DETAILED DESCRIPTION

For purposes of clarity, we define the following:

    • Affinitomics refers to the practice of utilizing individual tag elements consisting of descriptors (defined below), draws (defined below), and distances (defined below) or the application of these elements, to compare proxy archetypes within and across collections of archetypes for the purposes of knowledge discovery, information retrieval and information management. This comparison results in a value that represents an affinity or nearness.
    • Archetypes refer to a proxy representation of a real person, place, thing, concept or construct. Said proxy representation is minimally comprised of at least one instance of a descriptor, draw, or distance, and a link or reference to or description of the real person place thing, or concept being represented by the archetype.
    • Descriptor elements, or descriptors, or neutral particles are informational tags that describe characteristics of a person, place, thing, concept or construct. A descriptor is an affinitomic element.
    • Draw elements, or draws, or positive particles, are informational tags that connote an affinity to or toward a person, place thing, concept or construct. A draw is an affinitomic element.
    • Distance elements, or distances, or negative particles, are the opposite of Draws and connote an avoidance or predilection away from a person, place, thing, concept or construct. A distance is an affinitomic element.
    • Encoded elements are comprised of two or more affinitomic elements that have been reduced and written as a single element within an affinitomic archetype
    • An affinitomic genome is a set or list of encoded affinitomic elements that reference a number of external archetypes as part of a tree, schema, or other structure that infers context or use.
    • Affinitomic payload or payload refers to information, data, or functions that are enacted when an archetype is matched or selected in a system.
    • Amplitude refers to a positive or negative value associated with an element, particle, draw or distance. In the preferred embodiment covered in this disclosure, it ranges from −5 to 5, but should not be construed as being limited to these values.
    • Summed kernel matrix refers to matrices used as kernels where the cells of the kernel are comprised of sums of one or more functions.
    • JSON Object refers to an unordered collection of name/value pairs. Its external form is a string wrapped in curly braces with colons between the names and values, and commas between the values and names. The internal form is an object having get and opt methods for accessing the values by name, and put methods for adding or replacing values by name. The values can be any of these types: Boolean, Array, Object, Number, String, or a NULL object. A JSON Object constructor can be used to convert an external form JSON text into an internal form whose values can be retrieved with the get and opt methods, or to convert values into a JSON text using the put and toString methods. A get method returns a value if one can be found, and throws an exception if one cannot be found. An opt method returns a default value instead of throwing an exception, and so is useful for obtaining optional values.

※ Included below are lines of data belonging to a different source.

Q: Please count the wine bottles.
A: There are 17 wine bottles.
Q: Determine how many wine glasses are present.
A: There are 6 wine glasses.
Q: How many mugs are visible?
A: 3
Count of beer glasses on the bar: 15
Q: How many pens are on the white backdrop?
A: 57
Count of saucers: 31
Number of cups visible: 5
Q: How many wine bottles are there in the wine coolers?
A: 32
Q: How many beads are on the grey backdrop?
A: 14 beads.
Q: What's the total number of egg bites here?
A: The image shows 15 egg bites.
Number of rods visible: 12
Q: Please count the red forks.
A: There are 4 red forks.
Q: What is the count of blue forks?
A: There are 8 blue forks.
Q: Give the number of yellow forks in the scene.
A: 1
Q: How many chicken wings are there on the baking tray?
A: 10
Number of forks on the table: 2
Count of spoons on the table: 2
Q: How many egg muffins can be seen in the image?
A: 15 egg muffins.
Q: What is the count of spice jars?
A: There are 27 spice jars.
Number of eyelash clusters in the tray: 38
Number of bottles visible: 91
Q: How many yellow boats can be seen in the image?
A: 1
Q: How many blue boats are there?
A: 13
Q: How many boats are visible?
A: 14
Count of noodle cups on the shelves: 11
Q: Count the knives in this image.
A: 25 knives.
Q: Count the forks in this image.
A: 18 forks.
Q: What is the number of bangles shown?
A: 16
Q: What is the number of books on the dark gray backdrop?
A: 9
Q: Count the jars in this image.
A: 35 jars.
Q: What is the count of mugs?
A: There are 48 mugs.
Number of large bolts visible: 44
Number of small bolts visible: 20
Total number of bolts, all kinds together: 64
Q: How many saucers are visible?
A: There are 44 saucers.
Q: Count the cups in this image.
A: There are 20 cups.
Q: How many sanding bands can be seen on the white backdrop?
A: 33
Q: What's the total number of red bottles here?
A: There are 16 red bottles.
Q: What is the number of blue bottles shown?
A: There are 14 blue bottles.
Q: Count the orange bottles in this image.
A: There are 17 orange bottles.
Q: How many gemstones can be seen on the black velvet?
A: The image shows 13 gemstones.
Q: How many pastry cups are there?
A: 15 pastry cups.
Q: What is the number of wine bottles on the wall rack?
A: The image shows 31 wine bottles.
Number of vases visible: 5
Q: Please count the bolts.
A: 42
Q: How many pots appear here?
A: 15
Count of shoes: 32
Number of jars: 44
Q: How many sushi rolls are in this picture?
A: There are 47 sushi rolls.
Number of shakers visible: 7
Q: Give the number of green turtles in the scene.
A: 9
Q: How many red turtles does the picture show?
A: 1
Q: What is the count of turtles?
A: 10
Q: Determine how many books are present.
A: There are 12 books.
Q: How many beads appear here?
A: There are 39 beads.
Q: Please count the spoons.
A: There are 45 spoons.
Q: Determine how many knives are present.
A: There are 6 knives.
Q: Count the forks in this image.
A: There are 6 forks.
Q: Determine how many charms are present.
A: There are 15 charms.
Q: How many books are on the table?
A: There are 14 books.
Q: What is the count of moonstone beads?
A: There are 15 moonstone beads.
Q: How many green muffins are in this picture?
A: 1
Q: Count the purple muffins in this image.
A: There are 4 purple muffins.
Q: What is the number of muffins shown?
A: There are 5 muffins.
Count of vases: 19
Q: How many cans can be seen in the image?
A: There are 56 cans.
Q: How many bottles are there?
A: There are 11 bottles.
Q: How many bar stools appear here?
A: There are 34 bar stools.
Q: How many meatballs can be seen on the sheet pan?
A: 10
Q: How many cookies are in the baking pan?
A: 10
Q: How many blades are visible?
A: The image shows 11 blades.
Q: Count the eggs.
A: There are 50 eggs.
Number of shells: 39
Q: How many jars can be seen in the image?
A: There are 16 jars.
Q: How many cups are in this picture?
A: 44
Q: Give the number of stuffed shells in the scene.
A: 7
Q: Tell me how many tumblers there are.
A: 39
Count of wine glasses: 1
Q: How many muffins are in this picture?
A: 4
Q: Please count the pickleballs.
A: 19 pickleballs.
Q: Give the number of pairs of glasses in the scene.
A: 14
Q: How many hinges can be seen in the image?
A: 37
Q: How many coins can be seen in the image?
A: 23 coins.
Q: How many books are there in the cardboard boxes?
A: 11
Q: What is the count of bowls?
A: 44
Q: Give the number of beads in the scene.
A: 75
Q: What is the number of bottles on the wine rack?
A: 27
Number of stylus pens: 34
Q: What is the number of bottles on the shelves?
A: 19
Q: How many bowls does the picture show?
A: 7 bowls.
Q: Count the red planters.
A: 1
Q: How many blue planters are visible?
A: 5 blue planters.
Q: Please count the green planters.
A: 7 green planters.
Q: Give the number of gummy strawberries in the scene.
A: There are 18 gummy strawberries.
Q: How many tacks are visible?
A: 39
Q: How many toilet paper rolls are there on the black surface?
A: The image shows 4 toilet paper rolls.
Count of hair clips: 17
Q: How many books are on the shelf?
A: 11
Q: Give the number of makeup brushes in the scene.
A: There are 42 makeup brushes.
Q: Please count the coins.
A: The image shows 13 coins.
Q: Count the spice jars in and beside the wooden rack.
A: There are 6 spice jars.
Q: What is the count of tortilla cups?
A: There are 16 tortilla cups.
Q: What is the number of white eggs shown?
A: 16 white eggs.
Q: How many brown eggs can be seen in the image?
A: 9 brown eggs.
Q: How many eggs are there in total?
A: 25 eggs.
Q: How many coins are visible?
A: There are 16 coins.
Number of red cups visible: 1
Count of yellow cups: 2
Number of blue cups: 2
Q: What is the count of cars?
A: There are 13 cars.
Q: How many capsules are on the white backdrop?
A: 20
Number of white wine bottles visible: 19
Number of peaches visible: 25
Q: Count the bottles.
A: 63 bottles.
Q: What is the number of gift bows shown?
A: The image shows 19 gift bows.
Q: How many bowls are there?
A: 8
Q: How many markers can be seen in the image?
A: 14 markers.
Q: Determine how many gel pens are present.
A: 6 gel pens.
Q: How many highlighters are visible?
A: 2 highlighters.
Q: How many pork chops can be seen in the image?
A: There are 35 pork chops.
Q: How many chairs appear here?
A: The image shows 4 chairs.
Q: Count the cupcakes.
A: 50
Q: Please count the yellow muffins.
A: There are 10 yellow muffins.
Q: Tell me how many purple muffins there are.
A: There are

This SYSTEM AND METHOD FOR KNOWLEDGE TRANSFER VIA DIMENSIONALIZED PROXY FEATURES is comprised of a set of archetypes with each archetype being comprised of one or more affinitomic elements, tags or features stored either as a kernel matrix or in such a way that they can construe a kernel matrix and one or more links or references to the real person, place, thing concept or construct that is represented by the archetype. An archetype may optionally include encoded affinitomics that represent a larger collection of affinitomic elements. An archetype may optionally include a payload that is delivered when a distinct criteria is met.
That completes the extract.